Operators insist that the number of injuries is very small relative to the total number of users with accidents reportedly around 1 in every 100. But if visitors do top 15m as the IATP suggest, this could be as many as 150,000 accidents, and therefore potential claims!
Improvements to Safety Standards
The British Standards Institution has now published its first set of standards for trampoline parks. The new Trampoline Safety Standards (issued only in March this year) have been welcomed and provide publically available guidance on what standards should be expected for the construction of fixed indoor trampoline parks, as well as the day-to-day park operating and maintenance requirements. As of August 2017, any trampoline park will need to comply with the BSI standards to join the IATP. So potential visitors are advised to check for an IATP sticker on the door of any trampoline park before they enter.
Essentially the standards introduce the following requirements, highlighting the things that people should look out for when choosing a trampoline park to visit:
- A risk acknowledgement and disclaimer (hopefully written in clear and concise plain English)
- Safety briefings from staff (again probably not a looped stick man video in a communal area)
- 1:20 ratio of jumpers per court monitor (perhaps helpfully monitors who will also be fully trained)

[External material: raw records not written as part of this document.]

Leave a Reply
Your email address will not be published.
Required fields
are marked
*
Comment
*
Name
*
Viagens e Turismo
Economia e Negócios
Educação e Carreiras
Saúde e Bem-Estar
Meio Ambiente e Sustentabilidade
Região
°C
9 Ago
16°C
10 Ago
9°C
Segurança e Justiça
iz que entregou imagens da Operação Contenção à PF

- All activities must be staffed
- Is the area where you get on and off the trampolines soft under foot?
- Are the staff engaged in the activity of looking out for safety concerns?
- Is the park clean and well maintained?
- Is the park well lit?
- Are there any jumps over 2m high into foam pits or air bags?
Risk versus benefit
It must follow that the social benefit of encouraging our children to engage more in physical exercise outweighs the risks involved in trampolining - as long as those risks are appropriately managed. But with the lack of cases before the court, we just don’t know how liberally the court will apply the Compensation Act 2006 and the concept of balancing social desirability with the minimisation of risk.

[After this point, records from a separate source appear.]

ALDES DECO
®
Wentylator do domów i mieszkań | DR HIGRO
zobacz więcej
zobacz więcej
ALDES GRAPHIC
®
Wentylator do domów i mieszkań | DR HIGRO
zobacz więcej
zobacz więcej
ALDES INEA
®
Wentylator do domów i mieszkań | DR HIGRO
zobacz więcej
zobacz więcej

It may help temper certain claims when the court looks to weigh the precautions available to minimise the risk of trampolining, against those that might actually stop or deter a desirable activity from being undertaken. Whatever the court’s approach is likely to be, they will need to be conscious not to deter this socially beneficial activity. But as always, it will be a question of fact, degree and judgement in each individual case that will determine it rather than the social desirability of the activity. So, how efficiently and conscientiously the parks can demonstrate they adhere to the new standards will be a key consideration for the courts.
Common sense and the application of the common law concept of what is reasonable must be the first port of call in considering these claims. Trampolining is inherently risky and it would be impossible to eradicate those risks. The BSI standards are at least a clear steer for the first time of what trampoline parks can and should be doing to ensure their visitors are reasonably safe, and will provide a valuable reference point to those assessing claims as to whether there is some likely culpability on the part of the park for injuries sustained whilst bounding around like a lunatic!